## Work instructions
Present the listing below as a numbered list with blank lines omitted, beginning at its first line and ending with the line that contains "Quand le box reste pertinent".

········

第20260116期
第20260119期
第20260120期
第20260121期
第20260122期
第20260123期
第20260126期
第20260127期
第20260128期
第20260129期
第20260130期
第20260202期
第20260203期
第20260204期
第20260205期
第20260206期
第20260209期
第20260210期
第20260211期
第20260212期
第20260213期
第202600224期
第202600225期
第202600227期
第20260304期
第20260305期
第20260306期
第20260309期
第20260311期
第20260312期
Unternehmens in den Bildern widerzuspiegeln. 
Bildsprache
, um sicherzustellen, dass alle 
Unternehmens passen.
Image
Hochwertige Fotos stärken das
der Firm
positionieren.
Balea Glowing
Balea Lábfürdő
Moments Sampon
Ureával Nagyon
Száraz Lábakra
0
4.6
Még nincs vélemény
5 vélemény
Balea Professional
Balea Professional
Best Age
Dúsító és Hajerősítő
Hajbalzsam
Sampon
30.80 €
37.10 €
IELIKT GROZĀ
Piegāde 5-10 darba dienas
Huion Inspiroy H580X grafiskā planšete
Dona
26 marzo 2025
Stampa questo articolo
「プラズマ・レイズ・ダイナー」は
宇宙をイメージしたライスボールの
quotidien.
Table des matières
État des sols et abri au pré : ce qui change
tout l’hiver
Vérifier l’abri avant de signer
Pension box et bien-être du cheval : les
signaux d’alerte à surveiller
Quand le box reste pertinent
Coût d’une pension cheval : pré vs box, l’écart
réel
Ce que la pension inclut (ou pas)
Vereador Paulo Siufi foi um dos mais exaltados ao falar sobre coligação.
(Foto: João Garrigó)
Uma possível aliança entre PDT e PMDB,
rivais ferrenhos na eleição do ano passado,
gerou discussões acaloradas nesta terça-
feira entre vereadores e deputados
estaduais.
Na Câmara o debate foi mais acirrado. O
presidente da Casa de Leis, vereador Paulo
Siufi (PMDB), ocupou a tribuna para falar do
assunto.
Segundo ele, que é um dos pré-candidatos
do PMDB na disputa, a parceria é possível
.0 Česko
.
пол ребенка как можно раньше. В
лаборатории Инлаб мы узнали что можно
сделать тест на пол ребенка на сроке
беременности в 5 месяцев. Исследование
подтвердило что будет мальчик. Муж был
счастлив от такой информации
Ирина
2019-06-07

········

## Answer area
1. 第20260116期
2. 第20260119期
3. 第20260120期
4. 第20260121期
5. 第20260122期
6. 第20260123期
7. 第20260126期
8. 第20260127期
9. 第20260128期
10. 第20260129期
11. 第20260130期
12. 第20260202期
13. 第20260203期
14. 第20260204期
15. 第20260205期
16. 第20260206期
17. 第20260209期
18. 第20260210期
19. 第20260211期
20. 第20260212期
21. 第20260213期
22. 第202600224期
23. 第202600225期
24. 第202600227期
25. 第20260304期
26. 第20260305期
27. 第20260306期
28. 第20260309期
29. 第20260311期
30. 第20260312期
31. Unternehmens in den Bildern widerzuspiegeln. 
32. Bildsprache
33. , um sicherzustellen, dass alle 
34. Unternehmens passen.
35. Image
36. Hochwertige Fotos stärken das
37. der Firm
38. positionieren.
39. Balea Glowing
40. Balea Lábfürdő
41. Moments Sampon
42. Ureával Nagyon
43. Száraz Lábakra
44. 0
45. 4.6
46. Még nincs vélemény
47. 5 vélemény
48. Balea Professional
49. Balea Professional
50. Best Age
51. Dúsító és Hajerősítő
52. Hajbalzsam
53. Sampon
54. 30.80 €
55. 37.10 €
56. IELIKT GROZĀ
57. Piegāde 5-10 darba dienas
58. Huion Inspiroy H580X grafiskā planšete
59. Dona
60. 26 marzo 2025
61. Stampa questo articolo
62. 「プラズマ・レイズ・ダイナー」は
63. 宇宙をイメージしたライスボールの
64. quotidien.
65. Table des matières
66. État des sols et abri au pré : ce qui change
67. tout l’hiver
68. Vérifier l’abri avant de signer
69. Pension box et bien-être du cheval : les
70. signaux d’alerte à surveiller
71. Quand le box reste pertinent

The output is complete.